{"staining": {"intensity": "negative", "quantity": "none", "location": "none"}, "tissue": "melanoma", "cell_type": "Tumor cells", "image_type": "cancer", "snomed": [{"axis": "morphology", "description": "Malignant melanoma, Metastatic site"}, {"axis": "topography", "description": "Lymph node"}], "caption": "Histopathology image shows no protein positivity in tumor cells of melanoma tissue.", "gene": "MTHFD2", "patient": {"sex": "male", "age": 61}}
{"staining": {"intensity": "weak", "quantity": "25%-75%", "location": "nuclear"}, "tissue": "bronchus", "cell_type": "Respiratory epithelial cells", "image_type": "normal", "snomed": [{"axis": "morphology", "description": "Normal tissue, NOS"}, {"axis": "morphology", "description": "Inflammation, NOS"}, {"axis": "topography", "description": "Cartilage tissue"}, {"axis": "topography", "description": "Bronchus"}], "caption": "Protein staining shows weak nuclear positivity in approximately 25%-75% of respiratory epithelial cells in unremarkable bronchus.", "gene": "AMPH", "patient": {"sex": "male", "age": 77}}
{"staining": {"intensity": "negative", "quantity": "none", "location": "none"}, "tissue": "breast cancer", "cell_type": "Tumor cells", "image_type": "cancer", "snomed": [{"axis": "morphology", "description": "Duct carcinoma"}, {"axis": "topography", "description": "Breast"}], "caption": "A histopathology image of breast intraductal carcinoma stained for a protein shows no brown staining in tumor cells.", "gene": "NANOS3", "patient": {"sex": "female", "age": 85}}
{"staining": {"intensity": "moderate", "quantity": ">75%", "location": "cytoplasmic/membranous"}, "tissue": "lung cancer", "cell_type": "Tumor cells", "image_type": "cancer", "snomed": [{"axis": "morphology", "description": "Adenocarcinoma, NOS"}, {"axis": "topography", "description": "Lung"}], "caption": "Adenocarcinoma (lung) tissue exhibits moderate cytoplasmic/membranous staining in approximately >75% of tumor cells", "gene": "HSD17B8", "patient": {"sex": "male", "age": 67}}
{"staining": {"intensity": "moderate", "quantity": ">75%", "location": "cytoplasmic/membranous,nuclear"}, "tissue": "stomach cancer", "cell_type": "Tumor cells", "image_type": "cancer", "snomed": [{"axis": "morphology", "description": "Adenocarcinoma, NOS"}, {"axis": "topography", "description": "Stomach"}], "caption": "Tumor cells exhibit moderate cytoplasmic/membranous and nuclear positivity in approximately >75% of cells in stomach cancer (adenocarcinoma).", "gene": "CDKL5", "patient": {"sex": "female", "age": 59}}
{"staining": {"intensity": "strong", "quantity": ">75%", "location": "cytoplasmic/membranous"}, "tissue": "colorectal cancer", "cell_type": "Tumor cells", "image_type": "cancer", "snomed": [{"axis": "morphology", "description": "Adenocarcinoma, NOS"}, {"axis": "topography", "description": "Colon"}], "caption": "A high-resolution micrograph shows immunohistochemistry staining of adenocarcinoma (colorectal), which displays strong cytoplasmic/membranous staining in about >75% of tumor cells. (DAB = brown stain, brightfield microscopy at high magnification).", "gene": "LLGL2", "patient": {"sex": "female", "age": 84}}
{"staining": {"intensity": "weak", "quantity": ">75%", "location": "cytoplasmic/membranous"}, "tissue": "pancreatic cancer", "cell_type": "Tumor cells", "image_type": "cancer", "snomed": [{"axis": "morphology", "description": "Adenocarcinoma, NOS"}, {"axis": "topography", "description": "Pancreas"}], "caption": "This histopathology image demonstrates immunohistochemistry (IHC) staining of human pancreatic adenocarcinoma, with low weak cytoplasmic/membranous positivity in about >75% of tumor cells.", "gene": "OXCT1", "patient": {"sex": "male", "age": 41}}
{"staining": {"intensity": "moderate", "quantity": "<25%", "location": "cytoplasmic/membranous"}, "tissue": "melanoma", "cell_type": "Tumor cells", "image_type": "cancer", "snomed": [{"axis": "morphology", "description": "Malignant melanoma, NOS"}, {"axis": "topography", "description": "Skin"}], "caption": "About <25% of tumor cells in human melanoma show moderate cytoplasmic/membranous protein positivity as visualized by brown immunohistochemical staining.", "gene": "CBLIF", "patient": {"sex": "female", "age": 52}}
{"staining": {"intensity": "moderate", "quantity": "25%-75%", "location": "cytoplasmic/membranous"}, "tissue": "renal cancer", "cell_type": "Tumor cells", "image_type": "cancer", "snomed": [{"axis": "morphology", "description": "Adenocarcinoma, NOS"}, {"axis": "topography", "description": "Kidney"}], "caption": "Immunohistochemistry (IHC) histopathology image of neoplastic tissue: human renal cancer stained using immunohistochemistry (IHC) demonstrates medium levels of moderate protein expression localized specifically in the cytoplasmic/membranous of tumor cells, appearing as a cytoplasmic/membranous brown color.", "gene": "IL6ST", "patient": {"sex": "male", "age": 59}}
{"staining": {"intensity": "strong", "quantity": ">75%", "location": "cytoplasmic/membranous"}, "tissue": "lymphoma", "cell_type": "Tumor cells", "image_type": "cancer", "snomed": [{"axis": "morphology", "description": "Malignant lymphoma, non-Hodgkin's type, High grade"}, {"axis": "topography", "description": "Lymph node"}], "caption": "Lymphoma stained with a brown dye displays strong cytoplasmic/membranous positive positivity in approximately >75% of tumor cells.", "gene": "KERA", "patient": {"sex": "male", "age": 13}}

○ ○ ○

Problem
What you return must match the records exactly, line for line.

Task output
{"staining": {"intensity": "negative", "quantity": "none", "location": "none"}, "tissue": "melanoma", "cell_type": "Tumor cells", "image_type": "cancer", "snomed": [{"axis": "morphology", "description": "Malignant melanoma, Metastatic site"}, {"axis": "topography", "description": "Lymph node"}], "caption": "Histopathology image shows no protein positivity in tumor cells of melanoma tissue.", "gene": "MTHFD2", "patient": {"sex": "male", "age": 61}}
{"staining": {"intensity": "weak", "quantity": "25%-75%", "location": "nuclear"}, "tissue": "bronchus", "cell_type": "Respiratory epithelial cells", "image_type": "normal", "snomed": [{"axis": "morphology", "description": "Normal tissue, NOS"}, {"axis": "morphology", "description": "Inflammation, NOS"}, {"axis": "topography", "description": "Cartilage tissue"}, {"axis": "topography", "description": "Bronchus"}], "caption": "Protein staining shows weak nuclear positivity in approximately 25%-75% of respiratory epithelial cells in unremarkable bronchus.", "gene": "AMPH", "patient": {"sex": "male", "age": 77}}
{"staining": {"intensity": "negative", "quantity": "none", "location": "none"}, "tissue": "breast cancer", "cell_type": "Tumor cells", "image_type": "cancer", "snomed": [{"axis": "morphology", "description": "Duct carcinoma"}, {"axis": "topography", "description": "Breast"}], "caption": "A histopathology image of breast intraductal carcinoma stained for a protein shows no brown staining in tumor cells.", "gene": "NANOS3", "patient": {"sex": "female", "age": 85}}
{"staining": {"intensity": "moderate", "quantity": ">75%", "location": "cytoplasmic/membranous"}, "tissue": "lung cancer", "cell_type": "Tumor cells", "image_type": "cancer", "snomed": [{"axis": "morphology", "description": "Adenocarcinoma, NOS"}, {"axis": "topography", "description": "Lung"}], "caption": "Adenocarcinoma (lung) tissue exhibits moderate cytoplasmic/membranous staining in approximately >75% of tumor cells", "gene": "HSD17B8", "patient": {"sex": "male", "age": 67}}
{"staining": {"intensity": "moderate", "quantity": ">75%", "location": "cytoplasmic/membranous,nuclear"}, "tissue": "stomach cancer", "cell_type": "Tumor cells", "image_type": "cancer", "snomed": [{"axis": "morphology", "description": "Adenocarcinoma, NOS"}, {"axis": "topography", "description": "Stomach"}], "caption": "Tumor cells exhibit moderate cytoplasmic/membranous and nuclear positivity in approximately >75% of cells in stomach cancer (adenocarcinoma).", "gene": "CDKL5", "patient": {"sex": "female", "age": 59}}
{"staining": {"intensity": "strong", "quantity": ">75%", "location": "cytoplasmic/membranous"}, "tissue": "colorectal cancer", "cell_type": "Tumor cells", "image_type": "cancer", "snomed": [{"axis": "morphology", "description": "Adenocarcinoma, NOS"}, {"axis": "topography", "description": "Colon"}], "caption": "A high-resolution micrograph shows immunohistochemistry staining of adenocarcinoma (colorectal), which displays strong cytoplasmic/membranous staining in about >75% of tumor cells. (DAB = brown stain, brightfield microscopy at high magnification).", "gene": "LLGL2", "patient": {"sex": "female", "age": 84}}
{"staining": {"intensity": "weak", "quantity": ">75%", "location": "cytoplasmic/membranous"}, "tissue": "pancreatic cancer", "cell_type": "Tumor cells", "image_type": "cancer", "snomed": [{"axis": "morphology", "description": "Adenocarcinoma, NOS"}, {"axis": "topography", "description": "Pancreas"}], "caption": "This histopathology image demonstrates immunohistochemistry (IHC) staining of human pancreatic adenocarcinoma, with low weak cytoplasmic/membranous positivity in about >75% of tumor cells.", "gene": "OXCT1", "patient": {"sex": "male", "age": 41}}
{"staining": {"intensity": "moderate", "quantity": "<25%", "location": "cytoplasmic/membranous"}, "tissue": "melanoma", "cell_type": "Tumor cells", "image_type": "cancer", "snomed": [{"axis": "morphology", "description": "Malignant melanoma, NOS"}, {"axis": "topography", "description": "Skin"}], "caption": "About <25% of tumor cells in human melanoma show moderate cytoplasmic/membranous protein positivity as visualized by brown immunohistochemical staining.", "gene": "CBLIF", "patient": {"sex": "female", "age": 52}}
{"staining": {"intensity": "moderate", "quantity": "25%-75%", "location": "cytoplasmic/membranous"}, "tissue": "renal cancer", "cell_type": "Tumor cells", "image_type": "cancer", "snomed": [{"axis": "morphology", "description": "Adenocarcinoma, NOS"}, {"axis": "topography", "description": "Kidney"}], "caption": "Immunohistochemistry (IHC) histopathology image of neoplastic tissue: human renal cancer stained using immunohistochemistry (IHC) demonstrates medium levels of moderate protein expression localized specifically in the cytoplasmic/membranous of tumor cells, appearing as a cytoplasmic/membranous brown color.", "gene": "IL6ST", "patient": {"sex": "male", "age": 59}}
{"staining": {"intensity": "strong", "quantity": ">75%", "location": "cytoplasmic/membranous"}, "tissue": "lymphoma", "cell_type": "Tumor cells", "image_type": "cancer", "snomed": [{"axis": "morphology", "description": "Malignant lymphoma, non-Hodgkin's type, High grade"}, {"axis": "topography", "description": "Lymph node"}], "caption": "Lymphoma stained with a brown dye displays strong cytoplasmic/membranous positive positivity in approximately >75% of tumor cells.", "gene": "KERA", "patient": {"sex": "male", "age": 13}}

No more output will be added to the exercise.